[start of DATASET ROWS]

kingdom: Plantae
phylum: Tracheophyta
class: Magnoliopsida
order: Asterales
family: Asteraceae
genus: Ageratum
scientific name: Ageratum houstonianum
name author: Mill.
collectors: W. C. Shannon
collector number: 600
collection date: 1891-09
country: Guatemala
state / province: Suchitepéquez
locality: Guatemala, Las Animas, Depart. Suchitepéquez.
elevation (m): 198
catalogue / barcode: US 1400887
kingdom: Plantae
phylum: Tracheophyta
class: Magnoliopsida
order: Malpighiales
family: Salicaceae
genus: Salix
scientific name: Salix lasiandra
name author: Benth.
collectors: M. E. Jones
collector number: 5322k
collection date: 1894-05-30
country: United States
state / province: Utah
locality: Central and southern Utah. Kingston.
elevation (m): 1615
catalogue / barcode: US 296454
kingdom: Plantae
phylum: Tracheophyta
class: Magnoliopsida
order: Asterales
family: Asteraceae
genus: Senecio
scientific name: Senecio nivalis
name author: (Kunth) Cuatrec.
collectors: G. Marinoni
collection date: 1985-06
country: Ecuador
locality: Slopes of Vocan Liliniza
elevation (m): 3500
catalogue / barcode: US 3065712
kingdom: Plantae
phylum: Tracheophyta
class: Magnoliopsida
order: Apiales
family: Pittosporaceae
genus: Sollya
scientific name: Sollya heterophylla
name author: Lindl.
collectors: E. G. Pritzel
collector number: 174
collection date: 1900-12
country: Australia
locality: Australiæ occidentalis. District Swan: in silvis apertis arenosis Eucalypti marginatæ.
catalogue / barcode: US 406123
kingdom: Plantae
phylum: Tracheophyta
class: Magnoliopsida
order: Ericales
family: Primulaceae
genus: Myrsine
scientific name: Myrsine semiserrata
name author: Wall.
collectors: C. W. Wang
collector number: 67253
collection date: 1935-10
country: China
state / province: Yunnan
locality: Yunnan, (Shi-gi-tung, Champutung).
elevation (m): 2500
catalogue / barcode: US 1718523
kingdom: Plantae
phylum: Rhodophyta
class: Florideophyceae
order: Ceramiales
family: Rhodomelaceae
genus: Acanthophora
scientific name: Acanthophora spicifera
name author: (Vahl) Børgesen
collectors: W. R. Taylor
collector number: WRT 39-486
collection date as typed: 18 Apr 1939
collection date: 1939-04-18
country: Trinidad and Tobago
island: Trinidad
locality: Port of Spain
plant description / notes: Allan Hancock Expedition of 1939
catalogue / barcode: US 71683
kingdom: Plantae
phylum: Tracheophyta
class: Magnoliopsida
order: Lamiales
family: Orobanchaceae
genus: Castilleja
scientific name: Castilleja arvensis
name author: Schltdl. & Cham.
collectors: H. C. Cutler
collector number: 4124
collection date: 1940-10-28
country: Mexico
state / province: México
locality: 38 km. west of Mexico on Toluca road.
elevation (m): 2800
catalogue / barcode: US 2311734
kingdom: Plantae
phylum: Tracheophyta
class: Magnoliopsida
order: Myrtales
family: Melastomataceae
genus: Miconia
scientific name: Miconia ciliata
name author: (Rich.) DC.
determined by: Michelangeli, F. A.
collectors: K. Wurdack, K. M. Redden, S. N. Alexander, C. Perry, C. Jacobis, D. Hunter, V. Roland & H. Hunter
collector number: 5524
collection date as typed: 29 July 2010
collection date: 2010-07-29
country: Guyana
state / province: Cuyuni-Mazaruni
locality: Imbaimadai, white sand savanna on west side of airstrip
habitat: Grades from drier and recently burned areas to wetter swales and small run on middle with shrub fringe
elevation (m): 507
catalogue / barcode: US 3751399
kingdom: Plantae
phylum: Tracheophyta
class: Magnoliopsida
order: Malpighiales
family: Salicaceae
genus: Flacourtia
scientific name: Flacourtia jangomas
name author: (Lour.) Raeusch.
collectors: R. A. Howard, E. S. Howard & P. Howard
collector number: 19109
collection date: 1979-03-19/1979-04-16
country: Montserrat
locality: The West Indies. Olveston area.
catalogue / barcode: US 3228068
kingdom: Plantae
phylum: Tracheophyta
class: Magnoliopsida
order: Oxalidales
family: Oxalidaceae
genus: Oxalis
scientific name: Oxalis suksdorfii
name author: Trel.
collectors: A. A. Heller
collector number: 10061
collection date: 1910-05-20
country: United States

[end of DATASET ROWS]

PROBLEM
Reproduce every line of the rows above with no changes at all.

SOLUTION TO THIS PROBLEM
kingdom: Plantae
phylum: Tracheophyta
class: Magnoliopsida
order: Asterales
family: Asteraceae
genus: Ageratum
scientific name: Ageratum houstonianum
name author: Mill.
collectors: W. C. Shannon
collector number: 600
collection date: 1891-09
country: Guatemala
state / province: Suchitepéquez
locality: Guatemala, Las Animas, Depart. Suchitepéquez.
elevation (m): 198
catalogue / barcode: US 1400887
kingdom: Plantae
phylum: Tracheophyta
class: Magnoliopsida
order: Malpighiales
family: Salicaceae
genus: Salix
scientific name: Salix lasiandra
name author: Benth.
collectors: M. E. Jones
collector number: 5322k
collection date: 1894-05-30
country: United States
state / province: Utah
locality: Central and southern Utah. Kingston.
elevation (m): 1615
catalogue / barcode: US 296454
kingdom: Plantae
phylum: Tracheophyta
class: Magnoliopsida
order: Asterales
family: Asteraceae
genus: Senecio
scientific name: Senecio nivalis
name author: (Kunth) Cuatrec.
collectors: G. Marinoni
collection date: 1985-06
country: Ecuador
locality: Slopes of Vocan Liliniza
elevation (m): 3500
catalogue / barcode: US 3065712
kingdom: Plantae
phylum: Tracheophyta
class: Magnoliopsida
order: Apiales
family: Pittosporaceae
genus: Sollya
scientific name: Sollya heterophylla
name author: Lindl.
collectors: E. G. Pritzel
collector number: 174
collection date: 1900-12
country: Australia
locality: Australiæ occidentalis. District Swan: in silvis apertis arenosis Eucalypti marginatæ.
catalogue / barcode: US 406123
kingdom: Plantae
phylum: Tracheophyta
class: Magnoliopsida
order: Ericales
family: Primulaceae
genus: Myrsine
scientific name: Myrsine semiserrata
name author: Wall.
collectors: C. W. Wang
collector number: 67253
collection date: 1935-10
country: China
state / province: Yunnan
locality: Yunnan, (Shi-gi-tung, Champutung).
elevation (m): 2500
catalogue / barcode: US 1718523
kingdom: Plantae
phylum: Rhodophyta
class: Florideophyceae
order: Ceramiales
family: Rhodomelaceae
genus: Acanthophora
scientific name: Acanthophora spicifera
name author: (Vahl) Børgesen
collectors: W. R. Taylor
collector number: WRT 39-486
collection date as typed: 18 Apr 1939
collection date: 1939-04-18
country: Trinidad and Tobago
island: Trinidad
locality: Port of Spain
plant description / notes: Allan Hancock Expedition of 1939
catalogue / barcode: US 71683
kingdom: Plantae
phylum: Tracheophyta
class: Magnoliopsida
order: Lamiales
family: Orobanchaceae
genus: Castilleja
scientific name: Castilleja arvensis
name author: Schltdl. & Cham.
collectors: H. C. Cutler
collector number: 4124
collection date: 1940-10-28
country: Mexico
state / province: México
locality: 38 km. west of Mexico on Toluca road.
elevation (m): 2800
catalogue / barcode: US 2311734
kingdom: Plantae
phylum: Tracheophyta
class: Magnoliopsida
order: Myrtales
family: Melastomataceae
genus: Miconia
scientific name: Miconia ciliata
name author: (Rich.) DC.
determined by: Michelangeli, F. A.
collectors: K. Wurdack, K. M. Redden, S. N. Alexander, C. Perry, C. Jacobis, D. Hunter, V. Roland & H. Hunter
collector number: 5524
collection date as typed: 29 July 2010
collection date: 2010-07-29
country: Guyana
state / province: Cuyuni-Mazaruni
locality: Imbaimadai, white sand savanna on west side of airstrip
habitat: Grades from drier and recently burned areas to wetter swales and small run on middle with shrub fringe
elevation (m): 507
catalogue / barcode: US 3751399
kingdom: Plantae
phylum: Tracheophyta
class: Magnoliopsida
order: Malpighiales
family: Salicaceae
genus: Flacourtia
scientific name: Flacourtia jangomas
name author: (Lour.) Raeusch.
collectors: R. A. Howard, E. S. Howard & P. Howard
collector number: 19109
collection date: 1979-03-19/1979-04-16
country: Montserrat
locality: The West Indies. Olveston area.
catalogue / barcode: US 3228068
kingdom: Plantae
phylum: Tracheophyta
class: Magnoliopsida
order: Oxalidales
family: Oxalidaceae
genus: Oxalis
scientific name: Oxalis suksdorfii
name author: Trel.
collectors: A. A. Heller
collector number: 10061
collection date: 1910-05-20
country: United States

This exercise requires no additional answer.